Exporting results#
You can save the catalogs that result from running your workflow to disk, in parquet format, using the to_hats
call.
You must provide a base_catalog_path
, which is the output path for your catalog directory, and (optionally) a name for your catalog, catalog_name
. The catalog_name
is the catalog’s internal name and therefore may differ from the catalog’s base directory name. If the directory already exists and you want to overwrite its content, set the overwrite
flag to True.

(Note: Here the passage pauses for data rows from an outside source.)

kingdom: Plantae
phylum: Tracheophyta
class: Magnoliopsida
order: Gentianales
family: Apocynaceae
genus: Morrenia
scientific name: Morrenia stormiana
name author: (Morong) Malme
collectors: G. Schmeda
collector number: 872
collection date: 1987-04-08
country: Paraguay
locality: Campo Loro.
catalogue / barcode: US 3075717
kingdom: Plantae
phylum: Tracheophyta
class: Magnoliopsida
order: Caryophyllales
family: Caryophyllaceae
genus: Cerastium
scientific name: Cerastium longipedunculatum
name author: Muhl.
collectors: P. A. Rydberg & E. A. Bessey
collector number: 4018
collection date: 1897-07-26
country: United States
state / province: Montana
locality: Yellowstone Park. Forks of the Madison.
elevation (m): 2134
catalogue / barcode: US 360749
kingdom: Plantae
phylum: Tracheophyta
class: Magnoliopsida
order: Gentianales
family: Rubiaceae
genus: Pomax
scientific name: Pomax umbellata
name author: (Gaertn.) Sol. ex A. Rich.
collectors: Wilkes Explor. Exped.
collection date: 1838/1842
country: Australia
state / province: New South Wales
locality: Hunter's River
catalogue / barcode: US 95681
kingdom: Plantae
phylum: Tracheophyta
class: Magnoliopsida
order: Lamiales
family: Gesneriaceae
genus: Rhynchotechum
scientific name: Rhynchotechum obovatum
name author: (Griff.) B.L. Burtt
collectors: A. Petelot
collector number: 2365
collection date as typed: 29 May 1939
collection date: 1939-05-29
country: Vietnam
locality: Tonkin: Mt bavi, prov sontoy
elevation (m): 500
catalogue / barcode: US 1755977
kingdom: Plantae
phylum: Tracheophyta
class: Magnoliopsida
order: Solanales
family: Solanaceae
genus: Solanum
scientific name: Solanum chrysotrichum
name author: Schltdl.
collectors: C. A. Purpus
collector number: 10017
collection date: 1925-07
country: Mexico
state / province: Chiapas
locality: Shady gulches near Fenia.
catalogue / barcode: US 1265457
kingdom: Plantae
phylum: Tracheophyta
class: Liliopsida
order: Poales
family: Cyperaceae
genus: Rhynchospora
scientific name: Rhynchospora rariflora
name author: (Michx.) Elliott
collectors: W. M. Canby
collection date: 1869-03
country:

Do not forget to provide the necessary credentials, as storage_options
to the UPath construction, when trying to
export the catalog to protected remote storage.
For example, to save a catalog that contains the results of crossmatching Gaia with ZTF to "./my_catalogs/gaia_x_ztf"
, one could run:
gaia_x_ztf_catalog.to_hats(base_catalog_path="./my_catalogs/gaia_x_ztf", catalog_name="gaia_x_ztf")
The HATS catalogs on disk follow a well-defined directory structure:
gaia_x_ztf/
├── Norder={}/
│ ├── Dir={}/
│ │ ├── Npix={}.parquet
│ │ └── ...
│ └── ...
├── Norder={}/
│ ├── Dir={}/
│ │ ├── Npix={}.parquet
│ │ └── ...
│ └── ...
├── _metadata
├── _common_metadata
├── catalog_info.json
├── partition_info.csv
└── provenance_info.json
The data is partitioned spatially and is stored, in parquet
format, according to the area of the respective partitions in the sky. Each parquet file represents a partition. The higher the Norder
for a partition, the smaller it is in area. As a result, because partitions contain (approximately) the same number of points, those in a directory with a larger Norder
hold data for denser regions of the sky. All this information is encoded in metadata files that exist at the root of our
catalog.